[RFC PATCH 00/11] Avoid synchronous TLB invalidation for intermediate page-table entries on arm64

From: Will Deacon
Date: Fri Aug 24 2018 - 11:53:34 EST


Hi all,

I hacked up this RFC on the back of the recent changes to the mmu_gather
stuff in mainline. It's had a bit of testing and it looks pretty good so
far.

The main changes in the series are:

- Avoid emitting a DSB barrier after clearing each page-table entry.
Instead, we can have a single DSB prior to the actual TLB invalidation.

- Batch last-level TLB invalidation until the end of the VMA, and use
last-level-only invalidation instructions

- Batch intermediate TLB invalidation until the end of the gather, and
use all-level invalidation instructions

- Adjust the stride of TLB invalidation based upon the smallest unflushed
granule in the gather

As a really stupid benchmark, unmapping a populated mapping of
0x4_3333_3000 bytes using munmap() takes around 20% of the time it took
before.

The core changes now track the levels of page-table that have been visited
by the mmu_gather since the last flush. It may be possible to use the
page_size field instead if we decide to resurrect that from its current
"debug" status, but I think I'd prefer to track the levels explicitly.

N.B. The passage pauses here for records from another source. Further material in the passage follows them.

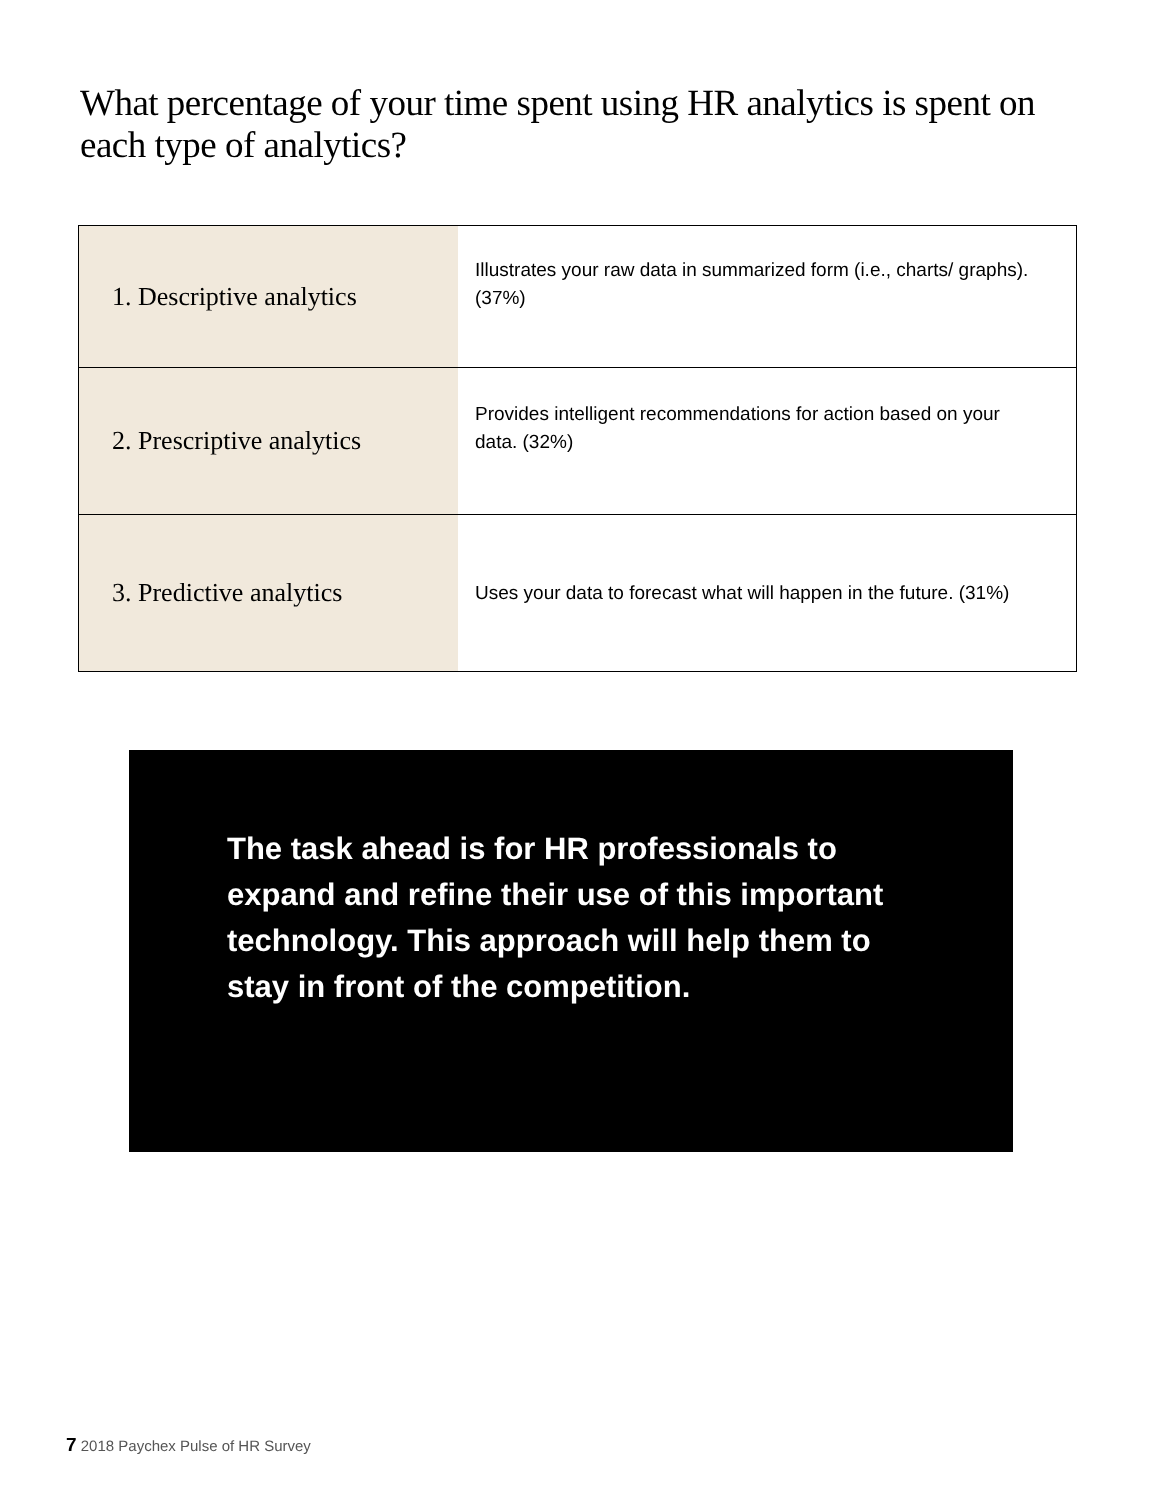What percentage of your time spent using HR analytics is spent on each type of analytics?
| 1. Descriptive analytics | Illustrates your raw data in summarized form (i.e., charts/ graphs). (37%) |
| 2. Prescriptive analytics | Provides intelligent recommendations for action based on your data. (32%) |
| 3. Predictive analytics | Uses your data to forecast what will happen in the future. (31%) |
The task ahead is for HR professionals to expand and refine their use of this important technology. This approach will help them to stay in front of the competition.
7 2018 Paychex Pulse of HR Survey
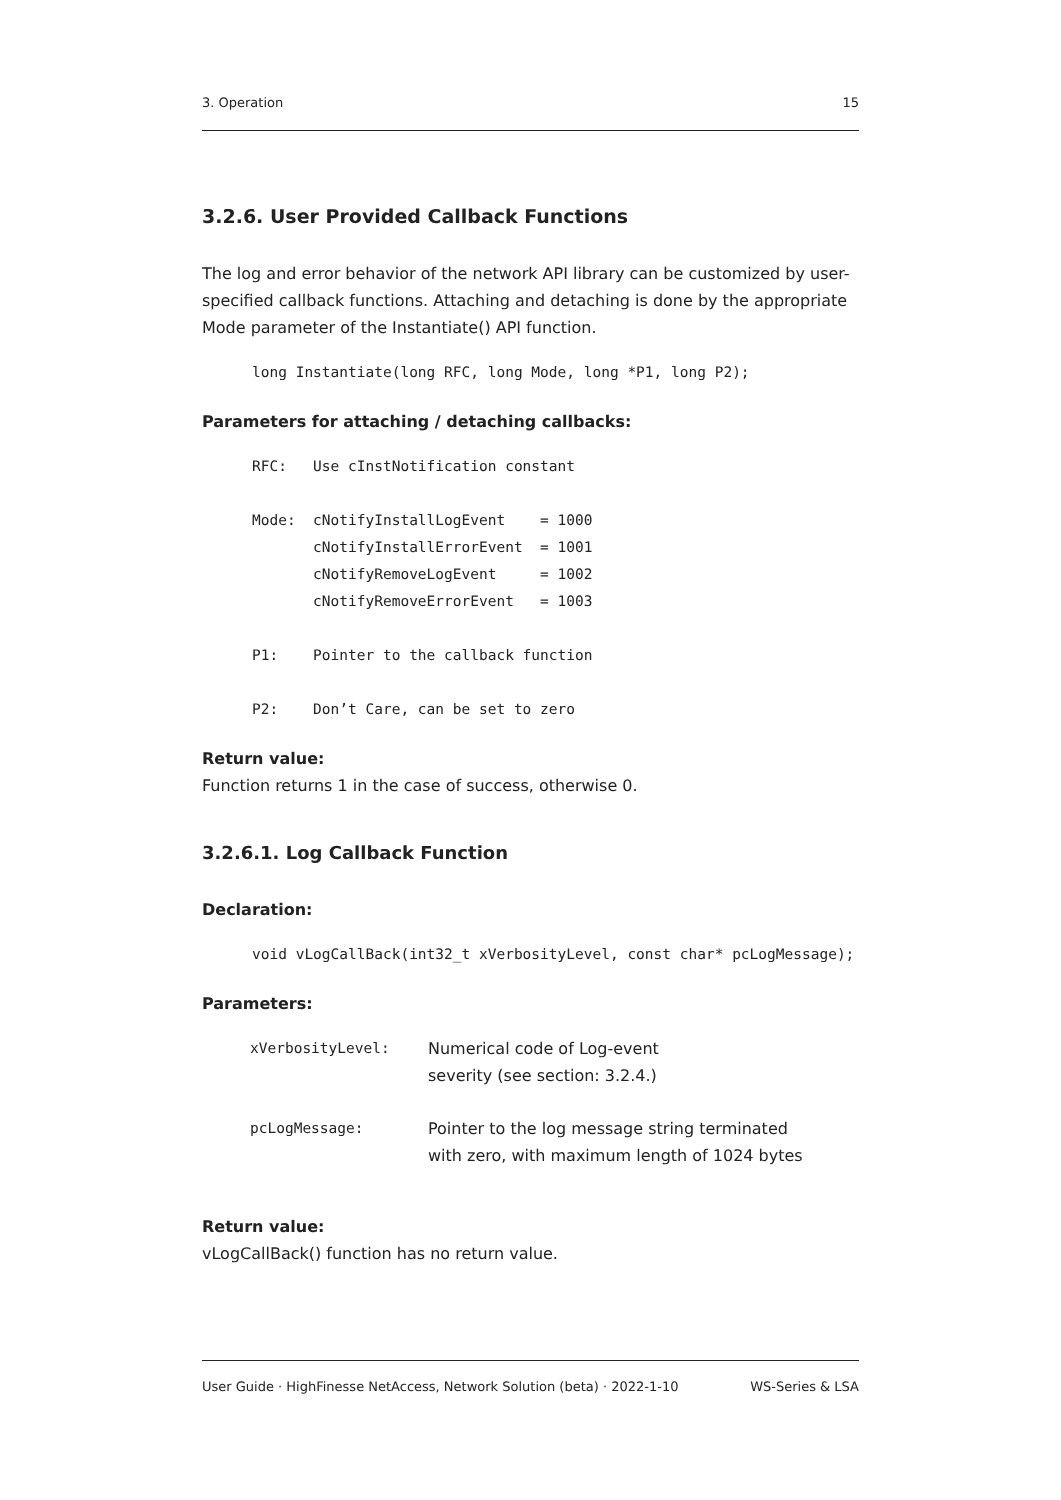3. Operation 15
3.2.6. User Provided Callback Functions
The log and error behavior of the network API library can be customized by user-specified callback functions. Attaching and detaching is done by the appropriate Mode parameter of the Instantiate() API function.
long Instantiate(long RFC, long Mode, long *P1, long P2);
Parameters for attaching / detaching callbacks:
RFC:   Use cInstNotification constant

Mode:  cNotifyInstallLogEvent    = 1000
       cNotifyInstallErrorEvent  = 1001
       cNotifyRemoveLogEvent     = 1002
       cNotifyRemoveErrorEvent   = 1003

P1:    Pointer to the callback function

P2:    Don’t Care, can be set to zero
Return value:
Function returns 1 in the case of success, otherwise 0.
3.2.6.1. Log Callback Function
Declaration:
void vLogCallBack(int32_t xVerbosityLevel, const char* pcLogMessage);
Parameters:
| xVerbosityLevel: | Numerical code of Log-event severity (see section: 3.2.4.) |
| pcLogMessage: | Pointer to the log message string terminated with zero, with maximum length of 1024 bytes |
Return value:
vLogCallBack() function has no return value.
User Guide · HighFinesse NetAccess, Network Solution (beta) · 2022-1-10 WS-Series & LSA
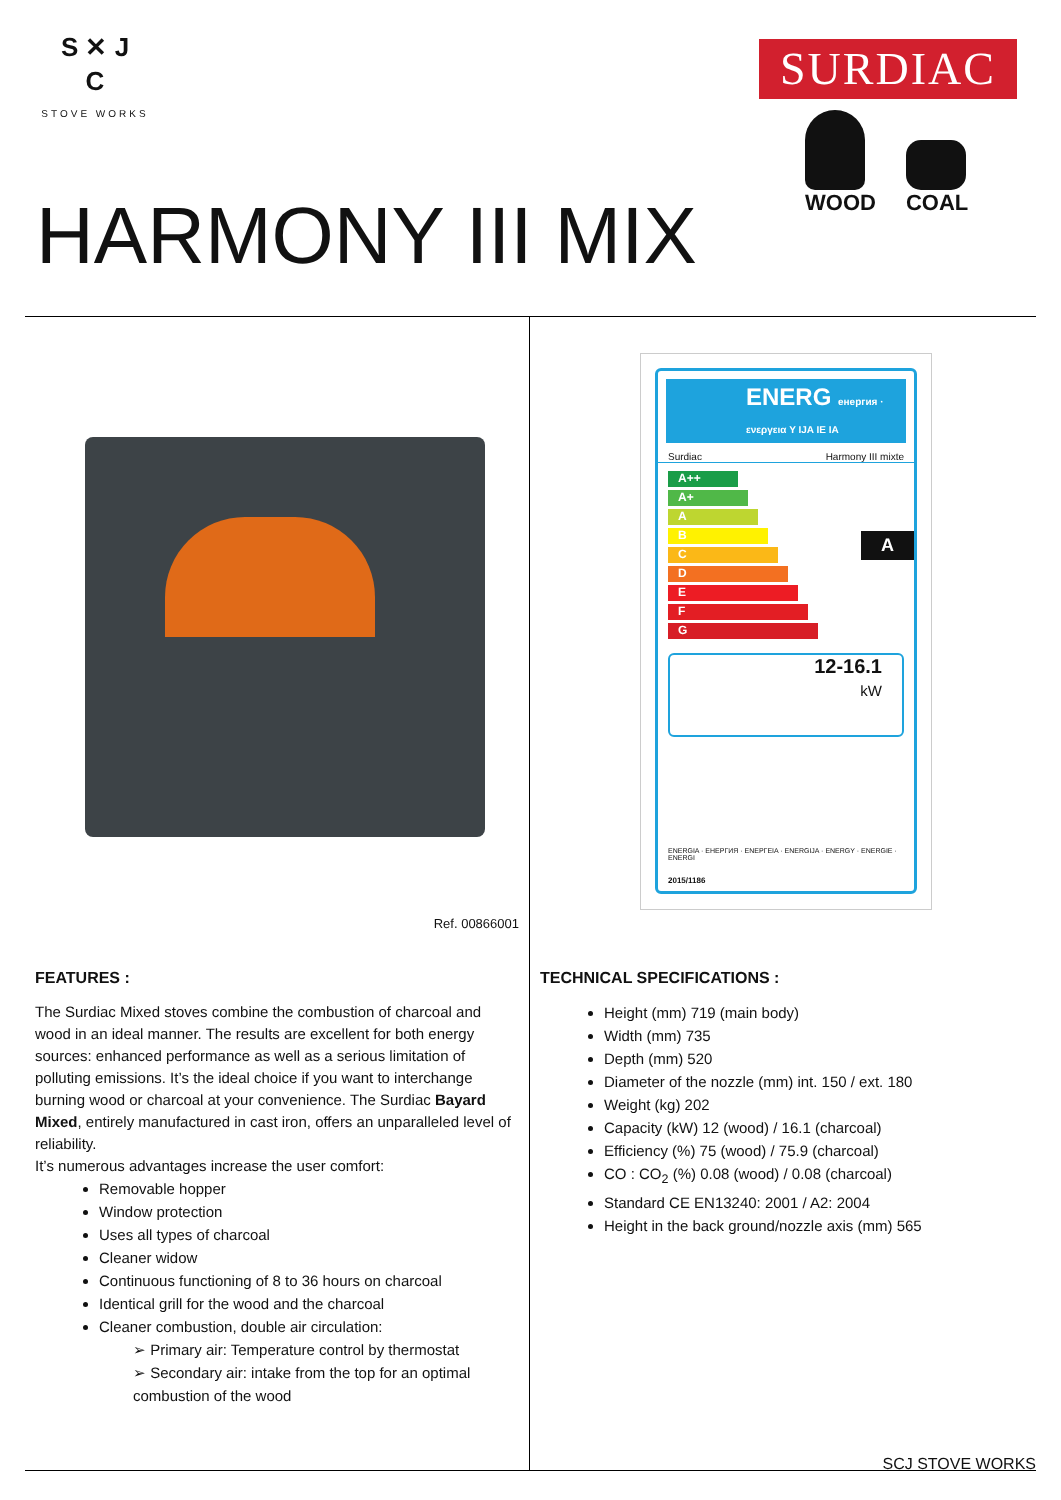S ✕ J
C
STOVE WORKS
SURDIAC
WOOD COAL
HARMONY III MIX
Ref. 00866001
ENERG енергия · ενεργεια Y IJA IE IA
Surdiac Harmony III mixte
A++
A+
A
B
C
D
E
F
G
A
12-16.1
kW
ENERGIA · ЕНЕРГИЯ · ΕΝΕΡΓΕΙΑ · ENERGIJA · ENERGY · ENERGIE · ENERGI
2015/1186
FEATURES :
The Surdiac Mixed stoves combine the combustion of charcoal and wood in an ideal manner. The results are excellent for both energy sources: enhanced performance as well as a serious limitation of polluting emissions. It’s the ideal choice if you want to interchange burning wood or charcoal at your convenience. The Surdiac Bayard Mixed, entirely manufactured in cast iron, offers an unparalleled level of reliability.
It’s numerous advantages increase the user comfort:
Removable hopper
Window protection
Uses all types of charcoal
Cleaner widow
Continuous functioning of 8 to 36 hours on charcoal
Identical grill for the wood and the charcoal
Cleaner combustion, double air circulation:
➢ Primary air: Temperature control by thermostat
➢ Secondary air: intake from the top for an optimal combustion of the wood
TECHNICAL SPECIFICATIONS :
Height (mm) 719 (main body)
Width (mm) 735
Depth (mm) 520
Diameter of the nozzle (mm) int. 150 / ext. 180
Weight (kg) 202
Capacity (kW) 12 (wood) / 16.1 (charcoal)
Efficiency (%) 75 (wood) / 75.9 (charcoal)
CO : CO<sub>2</sub> (%) 0.08 (wood) / 0.08 (charcoal)
Standard CE EN13240: 2001 / A2: 2004
Height in the back ground/nozzle axis (mm) 565
SCJ STOVE WORKS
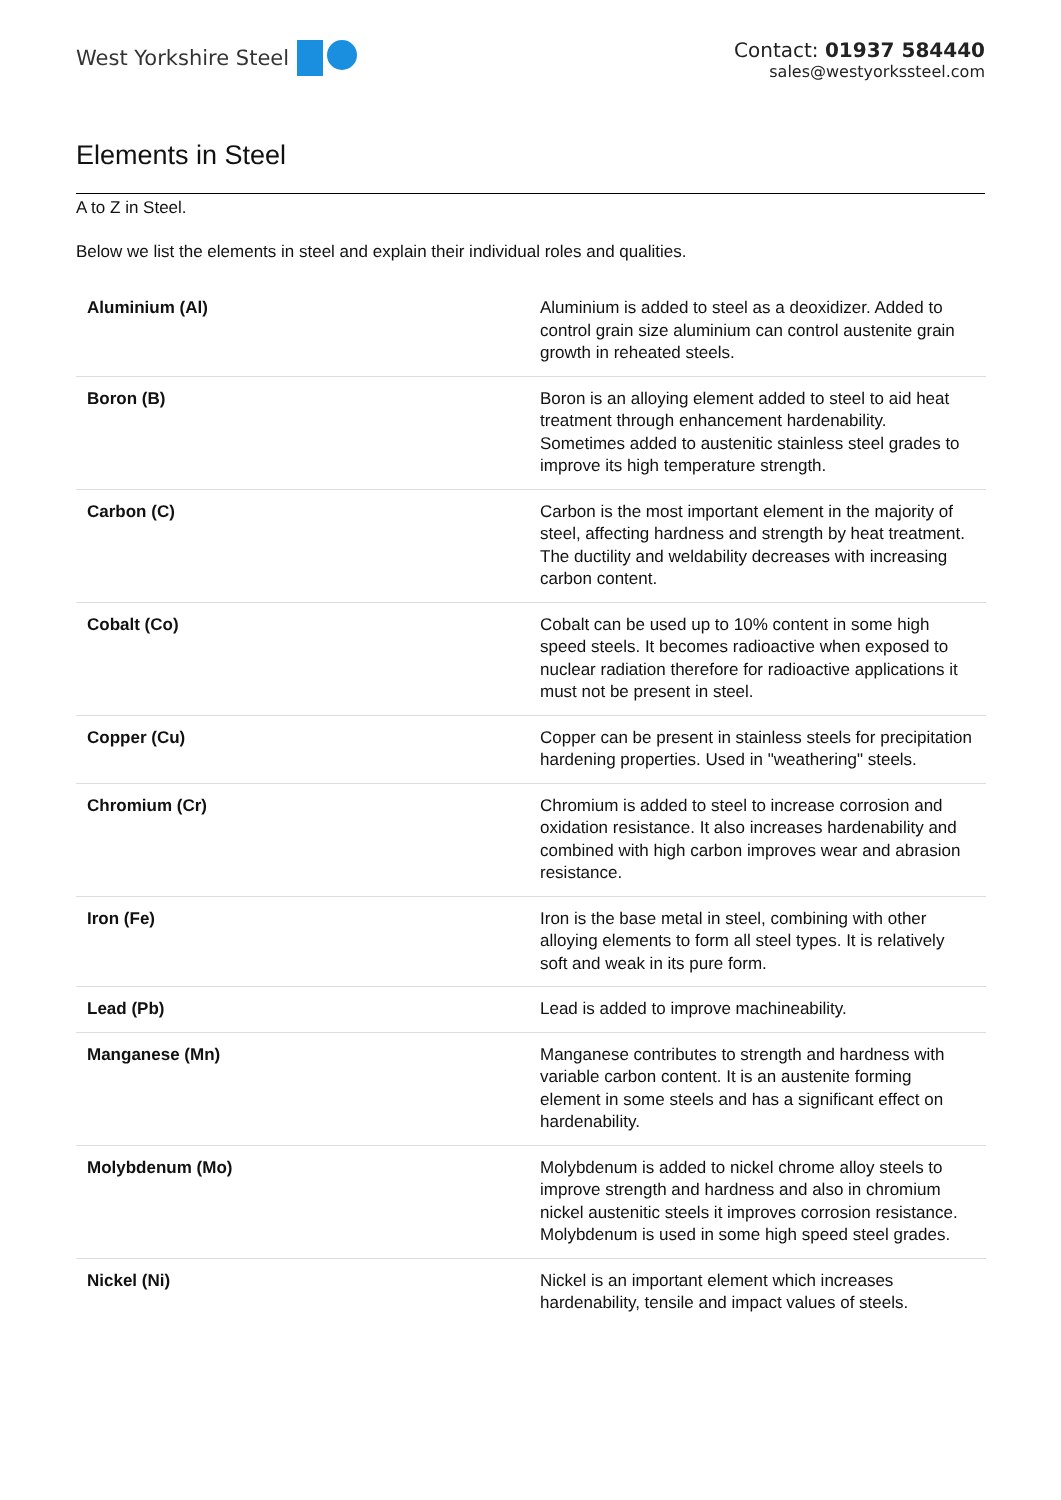West Yorkshire Steel
Contact: 01937 584440
sales@westyorkssteel.com
Elements in Steel
A to Z in Steel.
Below we list the elements in steel and explain their individual roles and qualities.
| Aluminium (Al) | Aluminium is added to steel as a deoxidizer. Added to control grain size aluminium can control austenite grain growth in reheated steels. |
| Boron (B) | Boron is an alloying element added to steel to aid heat treatment through enhancement hardenability. Sometimes added to austenitic stainless steel grades to improve its high temperature strength. |
| Carbon (C) | Carbon is the most important element in the majority of steel, affecting hardness and strength by heat treatment. The ductility and weldability decreases with increasing carbon content. |
| Cobalt (Co) | Cobalt can be used up to 10% content in some high speed steels. It becomes radioactive when exposed to nuclear radiation therefore for radioactive applications it must not be present in steel. |
| Copper (Cu) | Copper can be present in stainless steels for precipitation hardening properties. Used in "weathering" steels. |
| Chromium (Cr) | Chromium is added to steel to increase corrosion and oxidation resistance. It also increases hardenability and combined with high carbon improves wear and abrasion resistance. |
| Iron (Fe) | Iron is the base metal in steel, combining with other alloying elements to form all steel types. It is relatively soft and weak in its pure form. |
| Lead (Pb) | Lead is added to improve machineability. |
| Manganese (Mn) | Manganese contributes to strength and hardness with variable carbon content. It is an austenite forming element in some steels and has a significant effect on hardenability. |
| Molybdenum (Mo) | Molybdenum is added to nickel chrome alloy steels to improve strength and hardness and also in chromium nickel austenitic steels it improves corrosion resistance. Molybdenum is used in some high speed steel grades. |
| Nickel (Ni) | Nickel is an important element which increases hardenability, tensile and impact values of steels. |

Anyway, I wanted to post this before disappearing for the long weekend
(Monday is a holiday in the UK) in the hope that it helps some of the
ongoing discussions.

Cheers,

Will

--->8

Peter Zijlstra (1):
asm-generic/tlb: Track freeing of page-table directories in struct
mmu_gather

Will Deacon (10):
arm64: tlb: Use last-level invalidation in flush_tlb_kernel_range()
arm64: tlb: Add DSB ISHST prior to TLBI in
__flush_tlb_[kernel_]pgtable()
arm64: pgtable: Implement p[mu]d_valid() and check in set_p[mu]d()
arm64: tlb: Justify non-leaf invalidation in flush_tlb_range()
arm64: tlbflush: Allow stride to be specified for __flush_tlb_range()
arm64: tlb: Remove redundant !CONFIG_HAVE_RCU_TABLE_FREE code
asm-generic/tlb: Guard with #ifdef CONFIG_MMU
asm-generic/tlb: Track which levels of the page tables have been
cleared
arm64: tlb: Adjust stride and type of TLBI according to mmu_gather
arm64: tlb: Avoid synchronous TLBIs when freeing page tables

arch/arm64/Kconfig | 1 +
arch/arm64/include/asm/pgtable.h | 10 ++++-
arch/arm64/include/asm/tlb.h | 34 +++++++----------
arch/arm64/include/asm/tlbflush.h | 28 +++++++-------
include/asm-generic/tlb.h | 79 +++++++++++++++++++++++++++++++++------
mm/memory.c | 4 +-
6 files changed, 105 insertions(+), 51 deletions(-)

--
2.1.4